New Zealand fish farm fights continues
Opinion
In its pursuit of nine new salmon farms in the Marlborough Sounds area, NZ King Salmon is facing the same litany of arguments heard in places like Canada, where the general population is totally ignorant about the real happenings around a salmon farm. The same goes for many of the participants of a public hearing taking place in Blenheim, New Zealand these days. One of the groups actively opposing the new farms is the Tasman and Sounds Recreational Fishers Association, whose president Martyn Barlow said to the Environmental Protection Authority board of inquiry hearing that “setting up new salmon farms in the Marlborough Sounds would have significant negative impacts on wild fish stocks, especially blue cod”. Commercial fish harvesters operating in salmon farming country in Canada knows that fishing for prawns is better near salmon farms, and wild salmon and halibut are routinely caught off salmon farm cages. Lobster fishing on Canada’s East Coast has never been better in areas where farms are located.

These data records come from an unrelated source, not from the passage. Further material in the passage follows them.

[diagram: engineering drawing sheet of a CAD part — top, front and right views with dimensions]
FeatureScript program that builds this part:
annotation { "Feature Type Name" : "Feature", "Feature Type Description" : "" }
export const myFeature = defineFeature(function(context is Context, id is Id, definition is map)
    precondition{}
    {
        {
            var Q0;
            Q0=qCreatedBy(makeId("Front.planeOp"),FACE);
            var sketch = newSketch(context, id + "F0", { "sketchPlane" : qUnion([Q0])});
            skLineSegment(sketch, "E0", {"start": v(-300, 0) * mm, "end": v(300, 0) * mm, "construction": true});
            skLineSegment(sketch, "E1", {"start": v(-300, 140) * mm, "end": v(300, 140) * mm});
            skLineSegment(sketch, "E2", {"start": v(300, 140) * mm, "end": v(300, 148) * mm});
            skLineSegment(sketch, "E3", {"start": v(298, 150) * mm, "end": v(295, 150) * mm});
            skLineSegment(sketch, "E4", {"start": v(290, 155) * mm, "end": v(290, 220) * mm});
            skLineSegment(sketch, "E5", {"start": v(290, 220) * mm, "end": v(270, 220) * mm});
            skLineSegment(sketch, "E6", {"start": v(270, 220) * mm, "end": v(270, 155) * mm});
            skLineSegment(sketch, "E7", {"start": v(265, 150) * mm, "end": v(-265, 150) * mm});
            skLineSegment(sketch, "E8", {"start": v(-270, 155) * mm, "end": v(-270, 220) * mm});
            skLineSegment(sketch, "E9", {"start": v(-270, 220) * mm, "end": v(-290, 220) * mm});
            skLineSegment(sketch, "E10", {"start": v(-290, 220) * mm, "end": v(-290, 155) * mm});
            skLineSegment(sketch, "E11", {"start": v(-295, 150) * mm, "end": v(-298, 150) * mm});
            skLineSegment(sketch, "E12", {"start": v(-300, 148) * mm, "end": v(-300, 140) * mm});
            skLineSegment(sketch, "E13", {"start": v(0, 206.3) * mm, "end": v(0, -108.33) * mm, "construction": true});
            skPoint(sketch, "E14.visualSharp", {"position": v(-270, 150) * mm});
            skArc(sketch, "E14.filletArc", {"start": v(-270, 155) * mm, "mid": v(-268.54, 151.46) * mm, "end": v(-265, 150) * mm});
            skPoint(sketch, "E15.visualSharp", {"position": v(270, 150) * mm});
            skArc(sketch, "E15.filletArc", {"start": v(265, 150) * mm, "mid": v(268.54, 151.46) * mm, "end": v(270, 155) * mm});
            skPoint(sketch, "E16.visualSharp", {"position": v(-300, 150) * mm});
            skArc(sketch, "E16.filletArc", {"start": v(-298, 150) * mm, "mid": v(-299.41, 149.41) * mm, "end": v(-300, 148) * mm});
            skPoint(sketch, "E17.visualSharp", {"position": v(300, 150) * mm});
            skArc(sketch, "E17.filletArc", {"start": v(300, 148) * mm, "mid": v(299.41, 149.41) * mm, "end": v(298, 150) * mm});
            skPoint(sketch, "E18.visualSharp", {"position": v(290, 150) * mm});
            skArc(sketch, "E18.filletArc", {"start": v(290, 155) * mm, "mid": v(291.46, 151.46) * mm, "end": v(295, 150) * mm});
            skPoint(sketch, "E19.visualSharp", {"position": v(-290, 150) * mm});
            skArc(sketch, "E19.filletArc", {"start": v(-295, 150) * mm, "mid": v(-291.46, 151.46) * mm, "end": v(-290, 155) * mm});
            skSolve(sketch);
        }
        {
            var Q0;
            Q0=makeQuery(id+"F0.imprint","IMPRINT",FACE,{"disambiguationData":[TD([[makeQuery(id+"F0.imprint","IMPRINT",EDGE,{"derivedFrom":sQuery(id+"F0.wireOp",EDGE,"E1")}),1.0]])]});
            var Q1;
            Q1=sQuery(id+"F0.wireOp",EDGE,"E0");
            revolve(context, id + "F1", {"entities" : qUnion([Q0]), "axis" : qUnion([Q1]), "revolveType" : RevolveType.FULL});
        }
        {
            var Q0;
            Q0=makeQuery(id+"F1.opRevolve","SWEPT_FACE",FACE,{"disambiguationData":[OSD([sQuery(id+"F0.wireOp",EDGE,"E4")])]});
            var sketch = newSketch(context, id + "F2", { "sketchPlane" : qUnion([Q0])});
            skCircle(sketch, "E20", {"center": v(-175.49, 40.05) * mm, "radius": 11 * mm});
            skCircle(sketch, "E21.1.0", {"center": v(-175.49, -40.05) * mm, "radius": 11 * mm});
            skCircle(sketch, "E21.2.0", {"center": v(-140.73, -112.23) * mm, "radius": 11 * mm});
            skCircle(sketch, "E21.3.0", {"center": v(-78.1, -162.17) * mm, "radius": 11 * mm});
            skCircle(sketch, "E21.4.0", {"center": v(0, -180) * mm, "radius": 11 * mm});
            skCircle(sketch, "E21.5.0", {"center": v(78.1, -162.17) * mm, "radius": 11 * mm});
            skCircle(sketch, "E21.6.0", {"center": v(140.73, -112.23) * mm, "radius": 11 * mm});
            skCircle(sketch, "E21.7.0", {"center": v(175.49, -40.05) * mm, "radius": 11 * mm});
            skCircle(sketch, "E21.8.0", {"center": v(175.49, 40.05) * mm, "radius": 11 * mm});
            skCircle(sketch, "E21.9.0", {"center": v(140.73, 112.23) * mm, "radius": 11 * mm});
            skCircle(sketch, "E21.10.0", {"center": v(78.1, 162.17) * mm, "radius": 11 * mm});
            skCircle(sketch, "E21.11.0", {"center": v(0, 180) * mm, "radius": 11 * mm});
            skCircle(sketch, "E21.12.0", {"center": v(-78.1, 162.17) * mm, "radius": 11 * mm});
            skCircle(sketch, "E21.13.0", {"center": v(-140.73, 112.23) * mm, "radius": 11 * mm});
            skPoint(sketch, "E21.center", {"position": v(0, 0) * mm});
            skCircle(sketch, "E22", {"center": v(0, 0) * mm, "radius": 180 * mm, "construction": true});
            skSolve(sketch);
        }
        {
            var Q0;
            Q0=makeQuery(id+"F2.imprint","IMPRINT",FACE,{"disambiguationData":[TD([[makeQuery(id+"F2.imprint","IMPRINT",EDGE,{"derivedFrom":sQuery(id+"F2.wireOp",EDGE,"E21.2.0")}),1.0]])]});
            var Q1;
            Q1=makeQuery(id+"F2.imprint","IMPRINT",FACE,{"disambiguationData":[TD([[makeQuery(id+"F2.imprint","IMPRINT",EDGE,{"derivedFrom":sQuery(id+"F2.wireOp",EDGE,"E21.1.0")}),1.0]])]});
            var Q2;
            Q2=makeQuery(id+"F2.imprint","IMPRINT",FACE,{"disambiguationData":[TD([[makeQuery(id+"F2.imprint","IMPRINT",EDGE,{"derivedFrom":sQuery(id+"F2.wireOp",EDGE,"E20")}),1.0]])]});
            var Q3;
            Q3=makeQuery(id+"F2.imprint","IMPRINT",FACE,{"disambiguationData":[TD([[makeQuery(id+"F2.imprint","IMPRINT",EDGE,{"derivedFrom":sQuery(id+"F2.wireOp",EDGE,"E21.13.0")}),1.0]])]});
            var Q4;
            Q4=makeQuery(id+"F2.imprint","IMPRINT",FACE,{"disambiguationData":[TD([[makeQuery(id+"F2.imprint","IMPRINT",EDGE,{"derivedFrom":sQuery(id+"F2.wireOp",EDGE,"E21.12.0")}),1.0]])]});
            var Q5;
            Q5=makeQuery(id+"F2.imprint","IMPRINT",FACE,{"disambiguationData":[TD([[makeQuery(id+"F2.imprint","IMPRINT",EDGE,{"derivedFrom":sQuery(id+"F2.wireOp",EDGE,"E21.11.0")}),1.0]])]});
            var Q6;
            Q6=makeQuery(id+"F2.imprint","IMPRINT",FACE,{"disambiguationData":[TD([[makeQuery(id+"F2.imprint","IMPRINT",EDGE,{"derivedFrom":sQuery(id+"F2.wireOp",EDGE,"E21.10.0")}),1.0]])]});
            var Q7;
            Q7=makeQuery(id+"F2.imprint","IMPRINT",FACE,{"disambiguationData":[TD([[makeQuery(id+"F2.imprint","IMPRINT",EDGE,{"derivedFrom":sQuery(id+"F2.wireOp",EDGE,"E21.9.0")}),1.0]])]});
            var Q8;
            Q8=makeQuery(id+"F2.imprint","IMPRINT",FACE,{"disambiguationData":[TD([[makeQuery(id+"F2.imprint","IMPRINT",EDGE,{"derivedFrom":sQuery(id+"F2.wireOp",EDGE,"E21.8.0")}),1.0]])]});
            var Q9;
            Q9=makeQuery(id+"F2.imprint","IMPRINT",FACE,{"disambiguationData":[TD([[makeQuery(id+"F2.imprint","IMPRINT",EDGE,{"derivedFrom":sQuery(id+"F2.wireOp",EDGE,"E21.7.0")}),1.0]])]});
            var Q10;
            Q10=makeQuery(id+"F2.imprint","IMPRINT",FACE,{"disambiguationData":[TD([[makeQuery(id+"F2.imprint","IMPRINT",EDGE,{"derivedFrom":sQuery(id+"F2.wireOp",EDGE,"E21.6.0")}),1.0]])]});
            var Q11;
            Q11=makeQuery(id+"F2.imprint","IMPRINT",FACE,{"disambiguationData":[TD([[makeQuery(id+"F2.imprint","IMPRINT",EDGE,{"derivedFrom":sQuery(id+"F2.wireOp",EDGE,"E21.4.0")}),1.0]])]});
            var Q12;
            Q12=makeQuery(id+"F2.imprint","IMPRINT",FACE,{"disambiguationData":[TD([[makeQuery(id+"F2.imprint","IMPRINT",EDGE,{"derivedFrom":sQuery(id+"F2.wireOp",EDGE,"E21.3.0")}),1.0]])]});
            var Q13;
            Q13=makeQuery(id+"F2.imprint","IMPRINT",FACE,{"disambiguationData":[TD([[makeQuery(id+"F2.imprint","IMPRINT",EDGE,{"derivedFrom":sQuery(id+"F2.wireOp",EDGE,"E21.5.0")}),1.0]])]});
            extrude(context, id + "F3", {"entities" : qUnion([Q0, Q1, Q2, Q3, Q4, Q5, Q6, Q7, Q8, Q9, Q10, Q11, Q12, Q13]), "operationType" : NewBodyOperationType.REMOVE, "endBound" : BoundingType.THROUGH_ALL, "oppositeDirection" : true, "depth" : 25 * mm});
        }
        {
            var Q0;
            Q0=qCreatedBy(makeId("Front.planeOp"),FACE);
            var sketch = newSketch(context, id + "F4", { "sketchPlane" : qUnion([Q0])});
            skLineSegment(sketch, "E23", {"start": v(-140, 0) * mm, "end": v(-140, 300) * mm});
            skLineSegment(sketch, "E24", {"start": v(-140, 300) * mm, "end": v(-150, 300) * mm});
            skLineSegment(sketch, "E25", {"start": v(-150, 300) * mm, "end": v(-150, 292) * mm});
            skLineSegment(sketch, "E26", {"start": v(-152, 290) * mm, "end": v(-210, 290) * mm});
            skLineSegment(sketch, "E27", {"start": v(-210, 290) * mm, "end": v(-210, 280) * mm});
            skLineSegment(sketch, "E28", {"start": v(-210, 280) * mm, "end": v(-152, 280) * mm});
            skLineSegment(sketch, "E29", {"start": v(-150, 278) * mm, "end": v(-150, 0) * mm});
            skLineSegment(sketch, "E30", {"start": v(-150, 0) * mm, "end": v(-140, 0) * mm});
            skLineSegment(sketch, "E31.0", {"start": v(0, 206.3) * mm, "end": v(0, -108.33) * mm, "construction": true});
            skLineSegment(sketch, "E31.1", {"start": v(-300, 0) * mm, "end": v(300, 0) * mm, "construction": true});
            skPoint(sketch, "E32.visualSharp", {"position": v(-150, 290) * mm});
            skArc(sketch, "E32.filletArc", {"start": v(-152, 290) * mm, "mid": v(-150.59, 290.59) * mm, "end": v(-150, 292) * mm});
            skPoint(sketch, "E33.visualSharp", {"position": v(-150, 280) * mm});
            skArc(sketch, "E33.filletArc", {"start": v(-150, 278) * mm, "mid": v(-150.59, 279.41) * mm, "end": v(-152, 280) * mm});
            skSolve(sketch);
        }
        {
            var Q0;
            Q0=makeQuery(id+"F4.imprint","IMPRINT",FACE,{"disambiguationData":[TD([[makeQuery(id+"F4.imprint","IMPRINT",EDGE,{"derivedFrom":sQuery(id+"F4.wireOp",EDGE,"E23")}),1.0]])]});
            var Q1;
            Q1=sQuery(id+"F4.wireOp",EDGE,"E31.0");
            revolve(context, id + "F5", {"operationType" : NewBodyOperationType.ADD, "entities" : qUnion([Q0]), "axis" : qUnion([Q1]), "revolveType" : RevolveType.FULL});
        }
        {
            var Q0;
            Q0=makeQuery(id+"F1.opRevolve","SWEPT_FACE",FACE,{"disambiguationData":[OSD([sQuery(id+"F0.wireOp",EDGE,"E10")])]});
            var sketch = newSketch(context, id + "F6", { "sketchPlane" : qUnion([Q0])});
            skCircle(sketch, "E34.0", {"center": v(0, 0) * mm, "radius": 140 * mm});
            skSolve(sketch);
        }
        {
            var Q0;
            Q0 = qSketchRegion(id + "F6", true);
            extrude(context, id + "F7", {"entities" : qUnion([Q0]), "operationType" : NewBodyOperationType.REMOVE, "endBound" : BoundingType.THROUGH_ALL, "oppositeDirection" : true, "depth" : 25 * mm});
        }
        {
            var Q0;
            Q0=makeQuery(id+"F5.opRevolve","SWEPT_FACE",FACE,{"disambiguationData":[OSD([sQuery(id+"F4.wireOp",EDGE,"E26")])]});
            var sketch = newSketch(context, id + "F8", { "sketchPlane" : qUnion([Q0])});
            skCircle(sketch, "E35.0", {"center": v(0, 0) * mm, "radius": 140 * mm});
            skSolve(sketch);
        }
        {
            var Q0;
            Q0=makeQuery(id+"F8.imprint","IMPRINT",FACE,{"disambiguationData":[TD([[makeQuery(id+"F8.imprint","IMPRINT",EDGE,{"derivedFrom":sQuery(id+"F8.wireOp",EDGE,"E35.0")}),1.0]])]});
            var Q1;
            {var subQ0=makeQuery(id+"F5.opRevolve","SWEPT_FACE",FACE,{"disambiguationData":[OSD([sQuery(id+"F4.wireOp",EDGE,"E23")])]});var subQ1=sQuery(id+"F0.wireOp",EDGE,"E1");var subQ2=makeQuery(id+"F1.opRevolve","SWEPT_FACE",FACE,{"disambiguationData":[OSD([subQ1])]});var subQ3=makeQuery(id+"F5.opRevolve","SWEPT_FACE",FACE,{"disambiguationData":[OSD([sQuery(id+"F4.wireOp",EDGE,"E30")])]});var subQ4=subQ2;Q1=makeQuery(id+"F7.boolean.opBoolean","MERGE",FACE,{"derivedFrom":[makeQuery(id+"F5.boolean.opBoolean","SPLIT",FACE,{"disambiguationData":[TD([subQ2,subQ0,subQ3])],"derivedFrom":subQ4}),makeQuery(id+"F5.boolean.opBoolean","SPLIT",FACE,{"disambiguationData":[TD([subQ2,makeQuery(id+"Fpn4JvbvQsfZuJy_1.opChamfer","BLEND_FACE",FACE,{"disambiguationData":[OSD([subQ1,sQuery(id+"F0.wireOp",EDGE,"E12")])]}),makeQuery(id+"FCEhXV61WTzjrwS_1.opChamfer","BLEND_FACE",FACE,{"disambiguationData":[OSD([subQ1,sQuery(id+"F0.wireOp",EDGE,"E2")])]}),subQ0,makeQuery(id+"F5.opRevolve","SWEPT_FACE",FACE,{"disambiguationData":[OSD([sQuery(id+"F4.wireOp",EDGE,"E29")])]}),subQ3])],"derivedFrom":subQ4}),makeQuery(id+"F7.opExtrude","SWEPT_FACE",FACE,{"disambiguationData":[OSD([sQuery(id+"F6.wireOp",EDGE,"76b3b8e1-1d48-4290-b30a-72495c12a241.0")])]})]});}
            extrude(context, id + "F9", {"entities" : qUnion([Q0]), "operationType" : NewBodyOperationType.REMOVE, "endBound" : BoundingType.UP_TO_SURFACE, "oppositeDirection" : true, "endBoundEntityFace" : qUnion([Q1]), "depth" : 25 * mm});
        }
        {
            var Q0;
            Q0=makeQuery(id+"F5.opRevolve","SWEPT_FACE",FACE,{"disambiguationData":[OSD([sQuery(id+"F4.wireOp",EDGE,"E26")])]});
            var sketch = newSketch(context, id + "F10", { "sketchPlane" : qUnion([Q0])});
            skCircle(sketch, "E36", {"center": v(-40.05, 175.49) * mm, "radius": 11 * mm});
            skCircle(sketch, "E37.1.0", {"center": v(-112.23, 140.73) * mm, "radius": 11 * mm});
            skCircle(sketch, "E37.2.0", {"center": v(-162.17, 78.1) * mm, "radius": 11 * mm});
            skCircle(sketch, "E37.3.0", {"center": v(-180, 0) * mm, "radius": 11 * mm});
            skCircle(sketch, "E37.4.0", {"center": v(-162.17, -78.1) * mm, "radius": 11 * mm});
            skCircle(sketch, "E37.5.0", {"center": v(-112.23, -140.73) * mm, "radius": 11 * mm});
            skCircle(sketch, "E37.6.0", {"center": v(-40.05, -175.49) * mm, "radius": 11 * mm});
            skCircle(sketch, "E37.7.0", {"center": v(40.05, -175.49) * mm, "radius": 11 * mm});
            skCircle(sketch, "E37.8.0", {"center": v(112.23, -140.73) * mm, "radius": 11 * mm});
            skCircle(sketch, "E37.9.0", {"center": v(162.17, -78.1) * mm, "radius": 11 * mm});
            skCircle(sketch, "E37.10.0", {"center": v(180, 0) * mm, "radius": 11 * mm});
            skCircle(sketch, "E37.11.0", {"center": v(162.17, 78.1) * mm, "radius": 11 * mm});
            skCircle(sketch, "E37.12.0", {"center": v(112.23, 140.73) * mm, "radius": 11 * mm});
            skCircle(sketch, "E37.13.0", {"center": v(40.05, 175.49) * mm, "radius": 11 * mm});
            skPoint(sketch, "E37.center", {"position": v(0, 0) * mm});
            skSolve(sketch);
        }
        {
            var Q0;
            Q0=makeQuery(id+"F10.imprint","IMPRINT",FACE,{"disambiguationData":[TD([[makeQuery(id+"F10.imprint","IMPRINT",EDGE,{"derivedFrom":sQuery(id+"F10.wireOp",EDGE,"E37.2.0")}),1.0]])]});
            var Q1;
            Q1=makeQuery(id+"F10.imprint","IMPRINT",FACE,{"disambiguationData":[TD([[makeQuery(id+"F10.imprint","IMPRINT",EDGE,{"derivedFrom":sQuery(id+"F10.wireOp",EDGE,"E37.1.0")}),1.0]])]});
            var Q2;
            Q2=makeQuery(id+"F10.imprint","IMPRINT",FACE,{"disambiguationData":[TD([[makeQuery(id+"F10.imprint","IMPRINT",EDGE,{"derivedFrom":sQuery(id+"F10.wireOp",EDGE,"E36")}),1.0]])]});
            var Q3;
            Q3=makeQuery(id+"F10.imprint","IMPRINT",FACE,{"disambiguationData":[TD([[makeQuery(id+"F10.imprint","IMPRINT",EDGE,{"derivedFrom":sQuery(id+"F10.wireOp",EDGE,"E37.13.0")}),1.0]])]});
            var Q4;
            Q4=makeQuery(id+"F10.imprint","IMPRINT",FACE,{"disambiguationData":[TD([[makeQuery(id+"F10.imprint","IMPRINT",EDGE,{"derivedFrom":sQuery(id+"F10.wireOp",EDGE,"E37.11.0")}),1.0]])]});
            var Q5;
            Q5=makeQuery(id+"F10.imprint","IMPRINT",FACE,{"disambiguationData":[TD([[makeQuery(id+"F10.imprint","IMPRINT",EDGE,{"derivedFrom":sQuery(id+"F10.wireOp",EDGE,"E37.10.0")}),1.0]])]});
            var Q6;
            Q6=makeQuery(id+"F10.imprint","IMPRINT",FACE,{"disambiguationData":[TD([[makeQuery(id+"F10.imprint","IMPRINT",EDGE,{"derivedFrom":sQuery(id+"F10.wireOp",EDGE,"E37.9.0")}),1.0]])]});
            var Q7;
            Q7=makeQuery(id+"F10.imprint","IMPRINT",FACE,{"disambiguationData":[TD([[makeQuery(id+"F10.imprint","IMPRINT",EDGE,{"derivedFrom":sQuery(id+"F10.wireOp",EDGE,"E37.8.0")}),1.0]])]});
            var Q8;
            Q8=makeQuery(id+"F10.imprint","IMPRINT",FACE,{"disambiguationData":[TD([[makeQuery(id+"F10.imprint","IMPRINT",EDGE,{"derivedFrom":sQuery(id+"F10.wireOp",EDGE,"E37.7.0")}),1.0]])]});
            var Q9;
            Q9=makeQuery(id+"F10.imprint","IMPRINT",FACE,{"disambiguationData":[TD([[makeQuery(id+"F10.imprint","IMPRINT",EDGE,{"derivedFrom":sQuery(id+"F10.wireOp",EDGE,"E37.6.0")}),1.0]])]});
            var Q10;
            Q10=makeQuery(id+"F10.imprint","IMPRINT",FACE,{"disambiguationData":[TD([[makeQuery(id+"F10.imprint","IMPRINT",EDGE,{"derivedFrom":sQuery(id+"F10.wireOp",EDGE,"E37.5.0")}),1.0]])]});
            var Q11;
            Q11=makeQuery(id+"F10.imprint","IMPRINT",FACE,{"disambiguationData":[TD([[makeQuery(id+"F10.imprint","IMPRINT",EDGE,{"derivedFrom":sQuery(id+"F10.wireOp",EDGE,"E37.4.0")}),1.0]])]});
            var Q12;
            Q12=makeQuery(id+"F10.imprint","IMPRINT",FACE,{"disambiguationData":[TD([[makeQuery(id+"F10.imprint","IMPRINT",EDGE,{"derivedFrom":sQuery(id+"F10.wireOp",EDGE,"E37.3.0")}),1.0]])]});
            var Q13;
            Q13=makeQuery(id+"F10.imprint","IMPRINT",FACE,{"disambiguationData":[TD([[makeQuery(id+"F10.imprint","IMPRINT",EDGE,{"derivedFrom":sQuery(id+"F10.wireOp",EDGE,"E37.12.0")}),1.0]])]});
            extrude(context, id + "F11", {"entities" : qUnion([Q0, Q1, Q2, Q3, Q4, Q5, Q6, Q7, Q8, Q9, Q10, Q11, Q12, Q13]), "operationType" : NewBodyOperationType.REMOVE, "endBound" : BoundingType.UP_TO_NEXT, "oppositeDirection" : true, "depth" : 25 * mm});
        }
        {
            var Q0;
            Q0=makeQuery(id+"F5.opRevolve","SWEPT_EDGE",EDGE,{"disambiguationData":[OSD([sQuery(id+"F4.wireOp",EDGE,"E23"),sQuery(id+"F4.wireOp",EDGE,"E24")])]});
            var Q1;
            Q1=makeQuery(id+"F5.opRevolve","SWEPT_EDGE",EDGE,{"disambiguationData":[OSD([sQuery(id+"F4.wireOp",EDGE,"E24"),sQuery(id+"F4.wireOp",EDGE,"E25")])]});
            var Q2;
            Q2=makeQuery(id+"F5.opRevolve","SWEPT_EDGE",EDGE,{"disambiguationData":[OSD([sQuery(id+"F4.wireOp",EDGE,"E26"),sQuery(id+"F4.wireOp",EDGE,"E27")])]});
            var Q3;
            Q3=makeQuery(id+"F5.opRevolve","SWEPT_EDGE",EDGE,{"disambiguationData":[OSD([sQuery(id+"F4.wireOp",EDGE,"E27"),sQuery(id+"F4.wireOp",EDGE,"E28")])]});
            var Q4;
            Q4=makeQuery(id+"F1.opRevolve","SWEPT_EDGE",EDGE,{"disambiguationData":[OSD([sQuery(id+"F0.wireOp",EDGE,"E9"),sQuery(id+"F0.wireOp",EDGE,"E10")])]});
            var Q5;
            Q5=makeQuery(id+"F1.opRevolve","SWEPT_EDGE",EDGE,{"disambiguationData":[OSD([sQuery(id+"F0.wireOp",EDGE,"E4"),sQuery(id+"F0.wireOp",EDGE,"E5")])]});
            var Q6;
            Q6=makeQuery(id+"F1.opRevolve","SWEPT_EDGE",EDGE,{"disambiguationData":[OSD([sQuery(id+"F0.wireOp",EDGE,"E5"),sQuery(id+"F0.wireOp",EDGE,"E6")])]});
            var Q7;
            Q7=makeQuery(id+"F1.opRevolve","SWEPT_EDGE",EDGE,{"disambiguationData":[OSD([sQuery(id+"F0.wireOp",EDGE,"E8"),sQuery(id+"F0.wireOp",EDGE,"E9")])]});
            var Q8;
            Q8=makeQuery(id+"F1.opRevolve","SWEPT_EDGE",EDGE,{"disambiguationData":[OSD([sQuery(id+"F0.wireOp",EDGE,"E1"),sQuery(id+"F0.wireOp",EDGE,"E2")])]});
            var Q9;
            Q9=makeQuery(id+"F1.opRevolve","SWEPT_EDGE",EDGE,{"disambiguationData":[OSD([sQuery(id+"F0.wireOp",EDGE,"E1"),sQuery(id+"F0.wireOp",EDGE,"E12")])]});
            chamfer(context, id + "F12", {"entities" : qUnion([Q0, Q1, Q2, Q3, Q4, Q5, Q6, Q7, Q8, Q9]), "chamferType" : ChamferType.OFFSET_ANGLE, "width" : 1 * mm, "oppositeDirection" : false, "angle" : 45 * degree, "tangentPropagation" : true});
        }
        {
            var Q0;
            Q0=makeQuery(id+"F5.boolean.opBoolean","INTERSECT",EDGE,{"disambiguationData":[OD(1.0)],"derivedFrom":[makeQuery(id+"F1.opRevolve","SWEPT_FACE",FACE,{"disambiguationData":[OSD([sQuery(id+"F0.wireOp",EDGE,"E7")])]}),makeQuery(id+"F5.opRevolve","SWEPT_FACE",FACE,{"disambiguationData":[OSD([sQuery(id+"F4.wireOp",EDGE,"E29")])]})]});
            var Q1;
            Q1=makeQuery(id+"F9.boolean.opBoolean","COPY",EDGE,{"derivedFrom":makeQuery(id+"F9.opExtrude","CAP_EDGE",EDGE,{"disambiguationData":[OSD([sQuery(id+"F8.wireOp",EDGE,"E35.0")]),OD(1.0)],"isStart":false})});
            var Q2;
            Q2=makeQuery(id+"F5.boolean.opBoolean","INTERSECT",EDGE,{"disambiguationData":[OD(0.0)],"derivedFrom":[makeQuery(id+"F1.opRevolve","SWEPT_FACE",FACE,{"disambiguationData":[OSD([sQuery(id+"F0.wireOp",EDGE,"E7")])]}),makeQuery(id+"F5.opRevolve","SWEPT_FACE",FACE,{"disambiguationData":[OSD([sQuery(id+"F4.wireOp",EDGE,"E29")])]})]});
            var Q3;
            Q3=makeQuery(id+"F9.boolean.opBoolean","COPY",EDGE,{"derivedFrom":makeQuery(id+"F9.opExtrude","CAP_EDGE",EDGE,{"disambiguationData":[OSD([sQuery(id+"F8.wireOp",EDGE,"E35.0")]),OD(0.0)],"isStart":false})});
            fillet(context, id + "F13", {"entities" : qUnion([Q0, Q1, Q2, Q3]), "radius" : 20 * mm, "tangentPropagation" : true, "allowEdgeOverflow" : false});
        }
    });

Even the Marlborough Girls' College's EnviroCouncil members are against New Zealand King Salmon's application, according to the Marlborough Express, “with Year 13 environmental prefect and EnviroCouncil member Ruby McIntosh said they had been reading, researching and building their knowledge for the submission since April”. According to the paper, “The salmon farms would have a detrimental effect on the local tourism industry and economy, Ruby said. She labelled the sustainability of the expansion as questionable, "educated guesswork".
But in British Columbia, tours of salmon farms have become a popular activity for visiting tourists, and in New Zealand, other Sound operators see fish farms as a boon, according to another article in the same paper by writer Penny Wardle;
Salmon has more to offer a tourism business than mussels, Marlborough Travel managing director Chris Godsiff told an Environmental Protection Authority hearing in Blenheim on Tuesday. Mr Godsiff told the board of inquiry hearing the New Zealand King Salmon application to build nine new salmon farms in the Marlborough Sounds that he planned to start salmon tours early this summer. "Visitors are very keen on interactive tourism such as feeding fish, especially when you can bundle it with a cooking demonstration or cooking school through to a seafood restaurant," Mr Godsiff said.
For eight months his company had worked with King Salmon on a proposed salmon-farming tour in Queen Charlotte Sound. Details were being finalised including moving a 50-seat launch from Pelorus Sound to Picton. Tourists would be taken to the existing Ruakaka farm near the Bay of Many Coves in Queen Charlotte Sound, Mr Godsiff said. He was keen to add state-of-the art new sites at Kaitapeha and Ruaomoko, with especially-built platforms for visitors.
Marlborough Travel grew out of his family's mussel-farming business, Mr Godsiff said. Visitors to the wharf had often asked about mussel farming and whether they could come out the next day. "The 4.30am start sorted most of them out," he said. He introduced a user-friendly departure time and soon had two departures a day for a three-hour cruise to a mussel farm.
Eco-tourism business operator Brian Plaisier, of Tui Nature Reserve in Pelorus Sound, asked Mr Godsiff why salmon tourism took so long to start when the first farm was permitted for visitors in 1983. Mr Godsiff said the industry was perhaps trying to get on its feet in those days and tourism was not part of its core business. Later on, it was able to add more benefits. The Plaisiers could enjoy the best of both worlds with their ecotourism business, Mr Godsiff said. "Instead of seeing the negative side of the salmon industry you could turn it into a positive."